One of the most highly anticipated movies of the summer, Ghostbusters, has come a long way, featuring an all-female cast in this remake, but one thing hasn’t changed at all: the logo. Devised by designer Michael Gross and Brent Boates more than 32 years ago, the logo has not been cleaned up, touched up, or tweaked in any way. Its genius in its simplicity.

But Gross never thought it would see the light of day, as he explained in an old interview. “The logo was in the script. The guys in the film had this logo on their shirts,” so had to devise something long before the production started. So, he came up with the concept of a ghost coming out of a “no” symbol, and asked Boates to comp up several variations. He never expected the logo to take hold the way it did, yet here we are 32 years later, and it still endures.

In the 1989 sequel, the logo was cleverly changed to show the ghost holding up two fingers. Ghostbusters merchandise has been flying off the virtual shelves of online retail outlets, showing that a good logo will stand the test of time, even if it’s for a fictional company.

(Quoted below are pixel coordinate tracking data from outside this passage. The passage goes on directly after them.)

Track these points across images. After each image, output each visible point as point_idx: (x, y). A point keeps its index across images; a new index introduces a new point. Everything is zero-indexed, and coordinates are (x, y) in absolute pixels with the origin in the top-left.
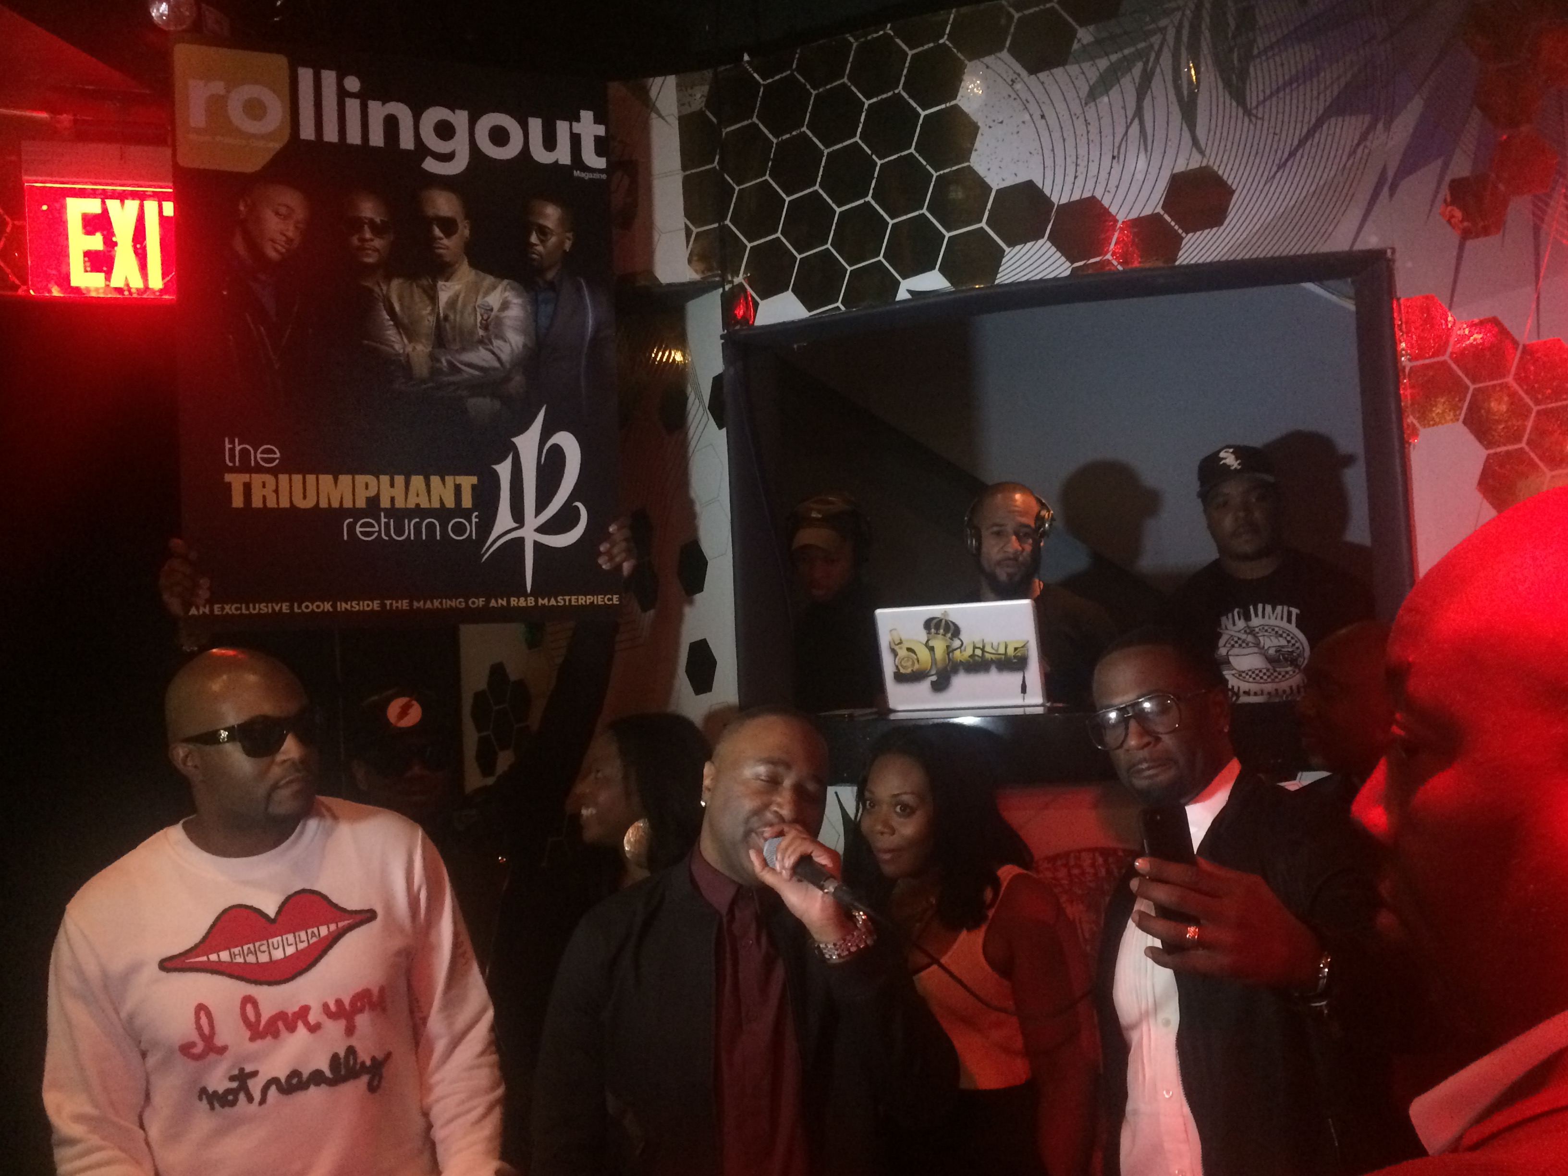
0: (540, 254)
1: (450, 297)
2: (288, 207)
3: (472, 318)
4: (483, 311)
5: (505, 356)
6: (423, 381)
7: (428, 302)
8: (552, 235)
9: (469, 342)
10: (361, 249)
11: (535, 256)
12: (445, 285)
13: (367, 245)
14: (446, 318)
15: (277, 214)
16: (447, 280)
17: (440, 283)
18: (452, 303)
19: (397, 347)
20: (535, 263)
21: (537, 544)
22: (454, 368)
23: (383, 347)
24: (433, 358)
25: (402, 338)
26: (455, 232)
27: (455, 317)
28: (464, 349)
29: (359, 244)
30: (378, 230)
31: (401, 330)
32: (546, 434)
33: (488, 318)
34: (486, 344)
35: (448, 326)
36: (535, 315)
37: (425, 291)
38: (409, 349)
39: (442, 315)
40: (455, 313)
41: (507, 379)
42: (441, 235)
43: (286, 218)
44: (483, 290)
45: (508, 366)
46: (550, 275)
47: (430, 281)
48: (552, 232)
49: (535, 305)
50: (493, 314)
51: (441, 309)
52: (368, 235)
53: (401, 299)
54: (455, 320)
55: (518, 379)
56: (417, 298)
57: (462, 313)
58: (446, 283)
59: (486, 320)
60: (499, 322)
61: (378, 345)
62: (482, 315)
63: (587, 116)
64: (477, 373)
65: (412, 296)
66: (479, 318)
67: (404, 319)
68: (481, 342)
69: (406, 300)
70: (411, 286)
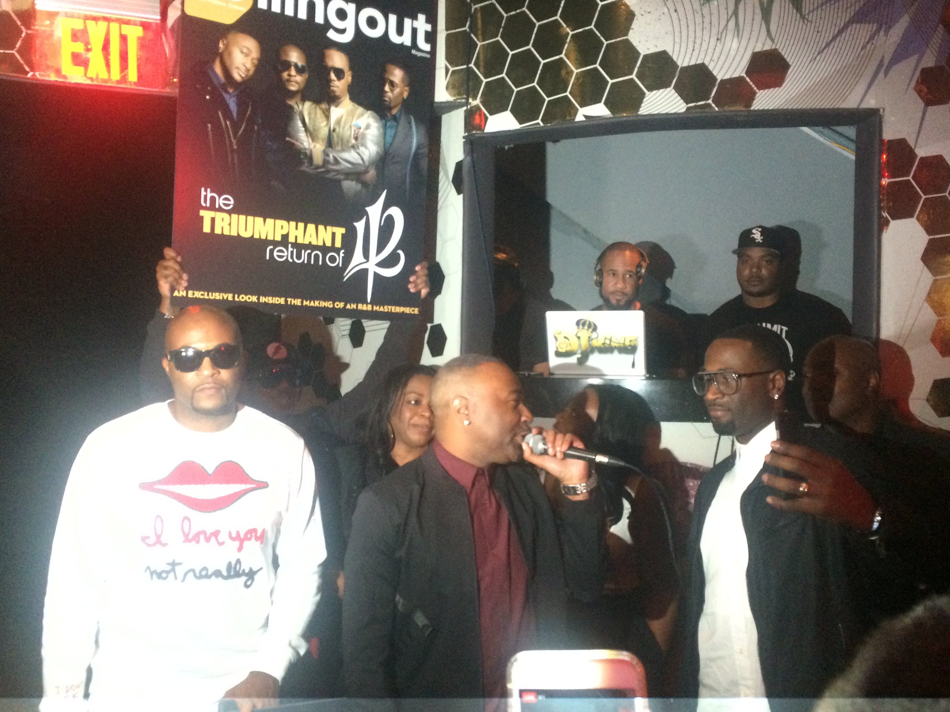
0: (390, 98)
1: (337, 118)
2: (248, 48)
3: (349, 132)
4: (355, 128)
5: (366, 157)
6: (318, 167)
7: (324, 119)
8: (397, 87)
9: (346, 147)
10: (289, 81)
11: (386, 99)
13: (293, 79)
14: (334, 130)
15: (242, 52)
16: (336, 107)
18: (338, 122)
19: (306, 144)
20: (387, 103)
21: (376, 274)
22: (336, 161)
23: (298, 144)
24: (326, 154)
25: (308, 139)
26: (343, 78)
27: (340, 130)
28: (343, 150)
29: (288, 78)
30: (298, 70)
31: (308, 134)
32: (385, 208)
33: (358, 133)
34: (356, 149)
35: (335, 135)
36: (385, 134)
37: (324, 112)
38: (312, 146)
39: (332, 128)
40: (339, 127)
41: (366, 172)
42: (335, 79)
43: (247, 55)
44: (356, 116)
45: (367, 163)
46: (394, 112)
47: (326, 105)
48: (397, 85)
49: (385, 127)
50: (362, 130)
51: (332, 124)
52: (293, 72)
53: (310, 114)
54: (339, 132)
55: (372, 173)
56: (319, 116)
57: (344, 128)
58: (336, 109)
59: (357, 134)
60: (364, 136)
61: (295, 142)
62: (355, 132)
63: (422, 17)
64: (349, 166)
65: (316, 114)
66: (353, 133)
67: (311, 128)
68: (353, 147)
69: (313, 116)
70: (316, 107)
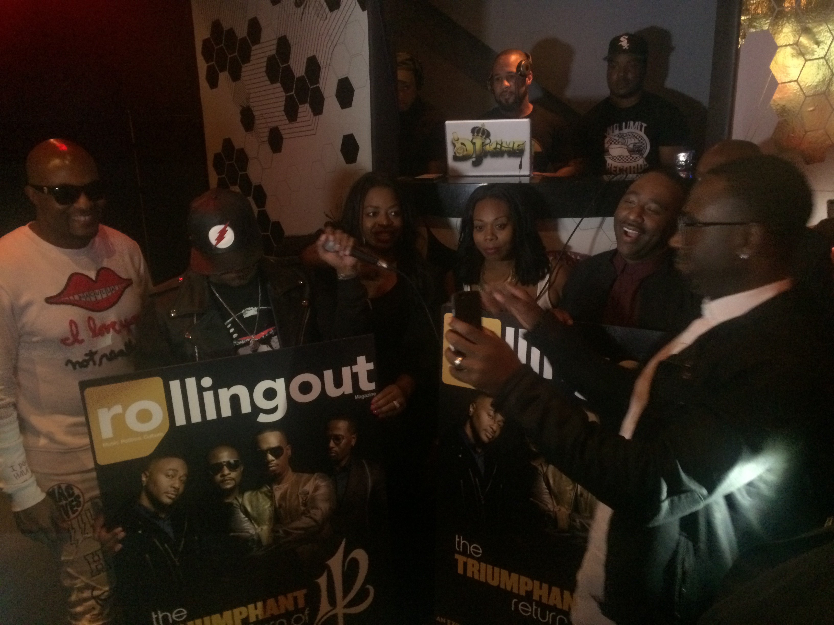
0: (336, 452)
1: (282, 494)
2: (173, 470)
3: (297, 502)
4: (303, 496)
5: (318, 518)
6: (269, 546)
7: (268, 500)
8: (343, 438)
9: (296, 516)
10: (223, 481)
11: (333, 454)
12: (278, 488)
13: (226, 478)
15: (167, 476)
16: (279, 484)
17: (275, 487)
18: (283, 497)
19: (252, 531)
20: (334, 459)
22: (287, 533)
23: (243, 534)
24: (274, 531)
25: (254, 525)
26: (282, 454)
27: (286, 504)
28: (293, 521)
29: (222, 478)
30: (232, 467)
31: (253, 521)
32: (346, 553)
33: (306, 499)
34: (306, 514)
35: (282, 511)
37: (266, 495)
38: (259, 530)
40: (286, 501)
41: (320, 530)
42: (273, 458)
43: (173, 477)
44: (302, 483)
45: (321, 522)
46: (343, 463)
47: (269, 488)
48: (343, 437)
50: (309, 496)
51: (277, 502)
52: (226, 471)
53: (251, 503)
54: (286, 507)
55: (328, 528)
56: (261, 500)
57: (290, 500)
58: (279, 486)
59: (306, 500)
60: (313, 499)
61: (240, 534)
62: (303, 499)
63: (361, 359)
64: (301, 532)
65: (258, 500)
66: (301, 500)
67: (254, 514)
68: (303, 514)
69: (254, 503)
70: (257, 494)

Take away: Don’t mess with success.

Finding Dory

“The sequel to Finding Nemo, uses the same unique typeface, but it works better with Dory,” says Jervis. “The big round letter shapes of the ‘D’ and the ‘O’ in Dory make it look a little clunky.” Whatever little design issues we have with the type treatment, doesn’t seem to affect box office sales, as Finding Dory had the highest grossing debut of all time for an animated feature.

Take away: “Sometimes sticking with the branded look doesn’t work, but you go with it anyway.”

Suicide Squad

This movie, based on the DC Comic, has all the trappings of an action-based thriller, featuring a team of dangerous villains sent on a covert mission. Jervis says of the logo, “The punk rock aesthetic with a thrown-together placement really reflects the theme of the film. I like this logo for that reason.”

Take away: “The logo lives up to the expectations of the film.”

The Nice Guys

With leading men like Russell Growe and Ryan Gosling, you can hardly go wrong, but the title type treatment may be a little misleading. It seems to indicate this is a fun romp through the disco decade. “It’s a Cool logo typeface, pretty 1970 cliché look. It captures the time this film is set, but doesn’t reflect that the story is pretty dang violent.”

Take away: “We like the kitchy disco ’70s vibe. It always sells.”

Eat That Question

The documentary on the always controversial Frank Zappa, captures his story in mostly his own words. Unfortunately, the title design lacks any of the quirky tendencies of the artist, himself. He was an eccentric, eclectic musician known for speaking his mind, no matter the consequence, but the generic lettering overprinted on his face, doesn’t give the audience much to chew on. Jervis notes, “Apparently the studio decided not to spend any money on a real title design.”

Take away: You get what you pay for.